Knowledge is unitary. What does that mean? Guest Gulkan was not sure. But his tutor had often used this grand-sounding phrase to win their debates (or at least bring them to a conclusion) and Guest thought there was no harm in trying it.
"Knowledge is unitary, yes," said Sken-Pitilkin, "but even so, books are not fishes, songs are not sums, and politics is not philosophy, nor did I ever tell you it was."
"On the contrary," said Guest. "You have several times named philosophy as the very heart of politics, which is a nonsense,
but is still what you told me."
"The nonsense is not mine but yours," said Sken-Pitilkin, striving with imperfect success to preserve an amiable tolerance in the face of such intellectual folly. "Political method is not philosophical truth, and I never said it was."
"The heart," said Guest, stubborn in dissent. "You claimed philosophy to be the heart of politics."
"One thing becomes not another simply by being placed inside it, whether at the heart or elsewhere," said Sken-Pitilkin. "A stone ditched in the river does not become water. Likewise, your sword would win no degree of equinity by being thrust the fullness of its length into the flesh of a horse, even if it should penetrate to the very heart."
"But that heart itself would be horse," persisted Guest.
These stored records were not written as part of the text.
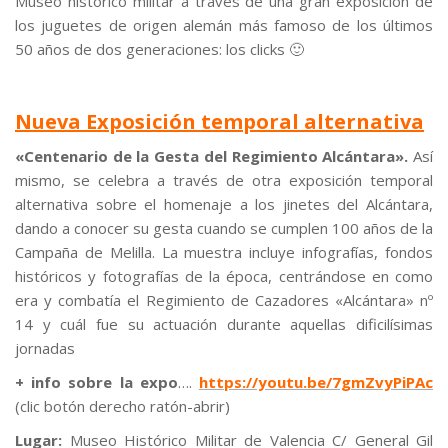
Museo histórico militar a través de una gran exposición de
los juguetes de origen alemán más famoso de los últimos
50 años de dos generaciones: los clicks 🙂
Nueva Exposición temporal alternativa
«Centenario de la Gesta del Regimiento Alcántara».
Así
mismo, se celebra a través de otra exposición temporal
alternativa sobre el homenaje a los jinetes del Alcántara,
dando a conocer su gesta cuando se cumplen 100 años de la
Campaña de Melilla. La muestra incluye infografías, fondos
históricos y fotografías de la época, centrándose en como
era y combatía el Regimiento de Cazadores «Alcántara» nº
14 y cuál fue su actuación durante aquellas dificilísimas
jornadas
+ info sobre la expo
….
https://youtu.be/7gmZvyPiPAc
(clic botón derecho ratón-abrir)​
Lugar:
Museo Histórico Militar de Valencia C/ General Gil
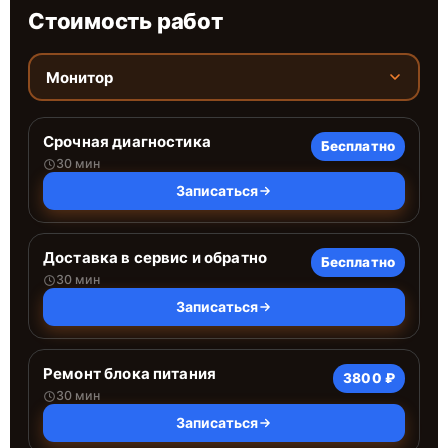
Стоимость работ
Монитор
Срочная диагностика
Бесплатно
30 мин
Записаться
Доставка в сервис и обратно
Бесплатно
30 мин
Записаться
Ремонт блока питания
3800 ₽
30 мин
Записаться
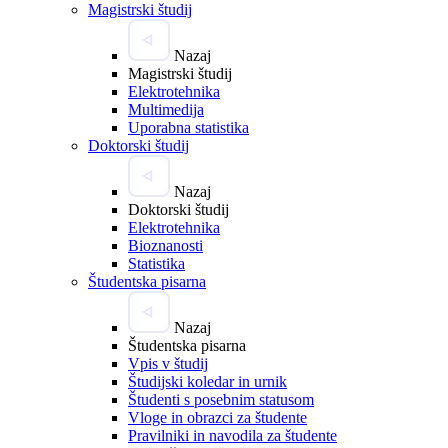
Magistrski študij
Nazaj
Magistrski študij
Elektrotehnika
Multimedija
Uporabna statistika
Doktorski študij
Nazaj
Doktorski študij
Elektrotehnika
Bioznanosti
Statistika
Študentska pisarna
Nazaj
Študentska pisarna
Vpis v študij
Študijski koledar in urnik
Študenti s posebnim statusom
Vloge in obrazci za študente
Pravilniki in navodila za študente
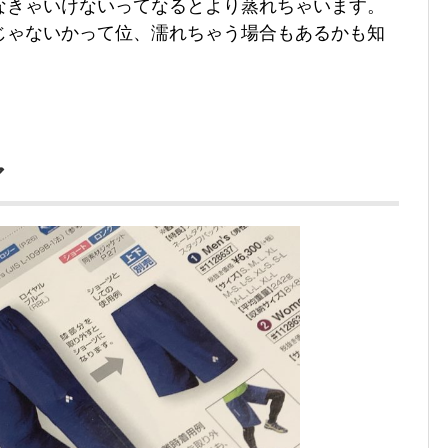
なきゃいけないってなるとより蒸れちゃいます。
じゃないかって位、濡れちゃう場合もあるかも知
ア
"Heart, kernel, pith, gist, essence. The heart of a thing is the essence of a thing, and you claimed philosophy as the heart of politics."
"That is sophistry, and you know it, or should know it, or will know it by the time I'm finished with you," said Sken-Pitilkin. "In any case, I never said that philosophy is at the heart of politics, merely that it should be, which is quite a different matter entirely. I am a philosopher. Am I ruling Tameran? Am I so much as listened to when I venture political advice?"
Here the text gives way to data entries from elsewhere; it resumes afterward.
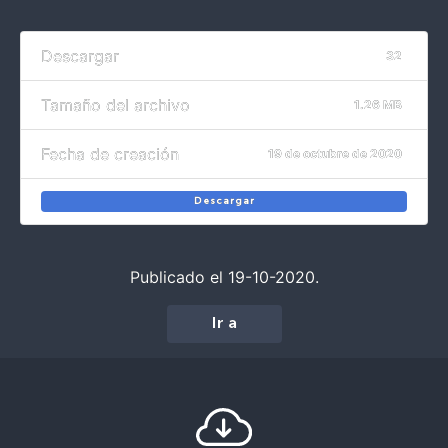
Descargar
32
Tamaño del archivo
1.26 MB
Fecha de creación
19 de octubre de 2020
Descargar
Publicado el 19-10-2020.
Ir a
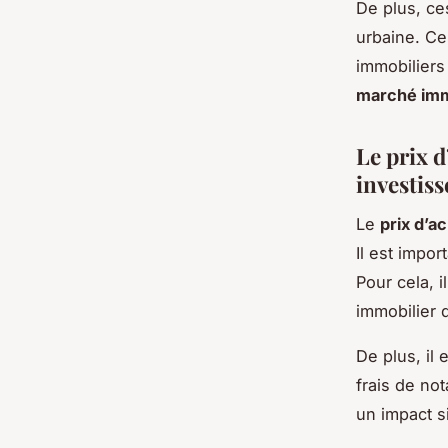
De plus, ce
urbaine. Ce
immobiliers 
marché imm
Le prix d
investis
Le
prix d’a
Il est impor
Pour cela, 
immobilier q
De plus, il
frais de not
un impact s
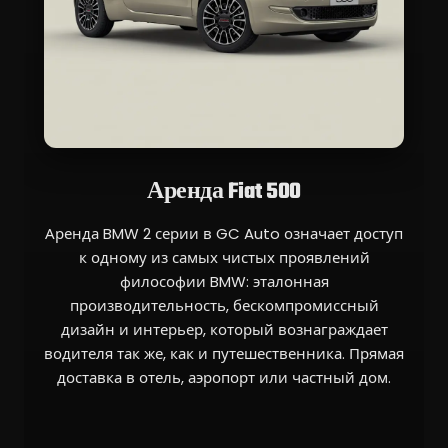
Аренда Fiat 500
Аренда BMW 2 серии в GC Auto означает доступ
к одному из самых чистых проявлений
философии BMW: эталонная
производительность, бескомпромиссный
дизайн и интерьер, который вознаграждает
водителя так же, как и путешественника. Прямая
доставка в отель, аэропорт или частный дом.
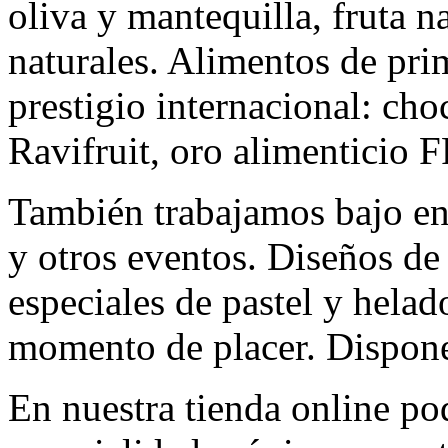
oliva y mantequilla, fruta n
naturales. Alimentos de pri
prestigio internacional: cho
Ravifruit, oro alimenticio 
También trabajamos bajo en
y otros eventos. Diseños d
especiales de pastel y helad
momento de placer. Dispone
En nuestra tienda online po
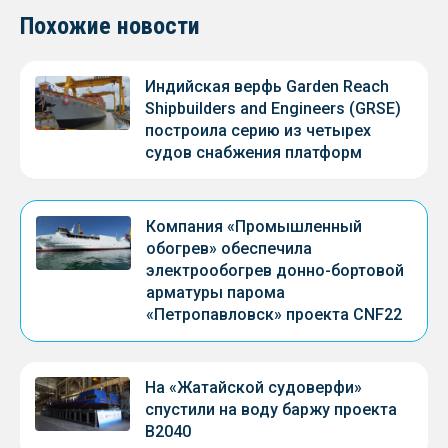
Похожие новости
Индийская верфь Garden Reach
Shipbuilders and Engineers (GRSE)
построила серию из четырех
судов снабжения платформ
Компания «Промышленный
обогрев» обеспечила
электрообогрев донно-бортовой
арматуры парома
«Петропавловск» проекта CNF22
На «Жатайской судоверфи»
спустили на воду баржу проекта
В2040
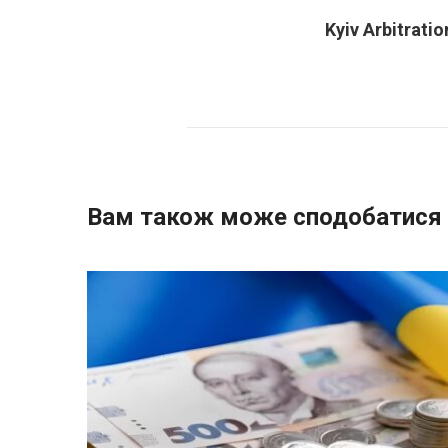
Kyiv Arbitratio
Вам також може сподобатися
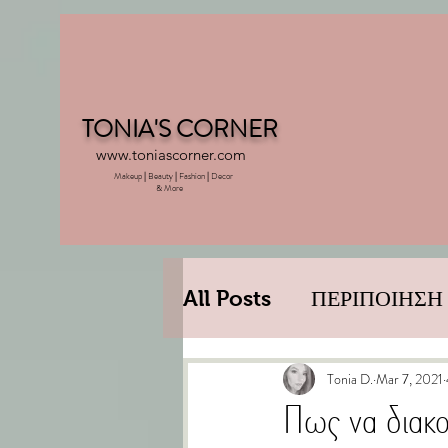
TONIA'S CORNER
www.toniascorner.com
Makeup
|
Beauty
|
Fashion
|
Decor
& More
All Posts
ΠΕΡΙΠΟΙΗΣΗ
DECORATION
LIF
Tonia D.
Mar 7, 2021
Πως να διακο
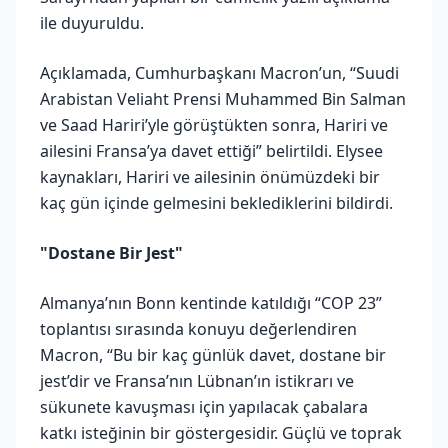
ile duyuruldu.
Açıklamada, Cumhurbaşkanı Macron’un, “Suudi
Arabistan Veliaht Prensi Muhammed Bin Salman
ve Saad Hariri’yle görüştükten sonra, Hariri ve
ailesini Fransa’ya davet ettiği” belirtildi. Elysee
kaynakları, Hariri ve ailesinin önümüzdeki bir
kaç gün içinde gelmesini beklediklerini bildirdi.
"Dostane Bir Jest"
Almanya’nın Bonn kentinde katıldığı “COP 23”
toplantısı sırasında konuyu değerlendiren
Macron, “Bu bir kaç günlük davet, dostane bir
jest’dir ve Fransa’nın Lübnan’ın istikrarı ve
sükunete kavuşması için yapılacak çabalara
katkı isteğinin bir göstergesidir. Güçlü ve toprak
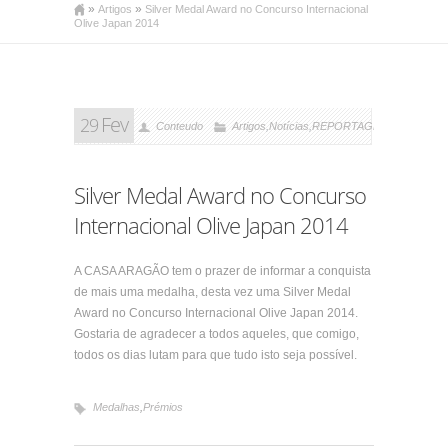
»
»
Artigos
Silver Medal Award no Concurso Internacional
Olive Japan 2014
Fev
29
Conteudo
Artigos
,
Notícias
,
REPORTAGENS
Silver Medal Award no Concurso
Internacional Olive Japan 2014
A CASA ARAGÃO tem o prazer de informar a conquista
de mais uma medalha, desta vez uma Silver Medal
Award no Concurso Internacional Olive Japan 2014.
Gostaria de agradecer a todos aqueles, que comigo,
todos os dias lutam para que tudo isto seja possível.
Medalhas
,
Prémios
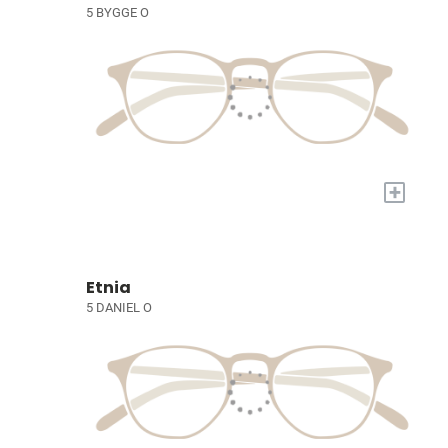
5 BYGGE O
+
Etnia
5 DANIEL O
"You'll be listened to ardently," said Guest, "if you can tell me how to make a peace with my father."
"If we are in luck," said Sken-Pitilkin, "then your father will out-distance you, and you will have no need to worry about either war or peace."
So spoke Sken-Pitilkin, for he was sure by now that Guest was deliberately easing off the pace of the pursuit in the hope that his father would run, and would make his escape, and would not force father and son to a final confrontation.
But, when Guest and his forces eventually reached the Yolantarath, there was Lord Onosh, braced for a final stand. And as for the course of that final stand - why, we have seen that already.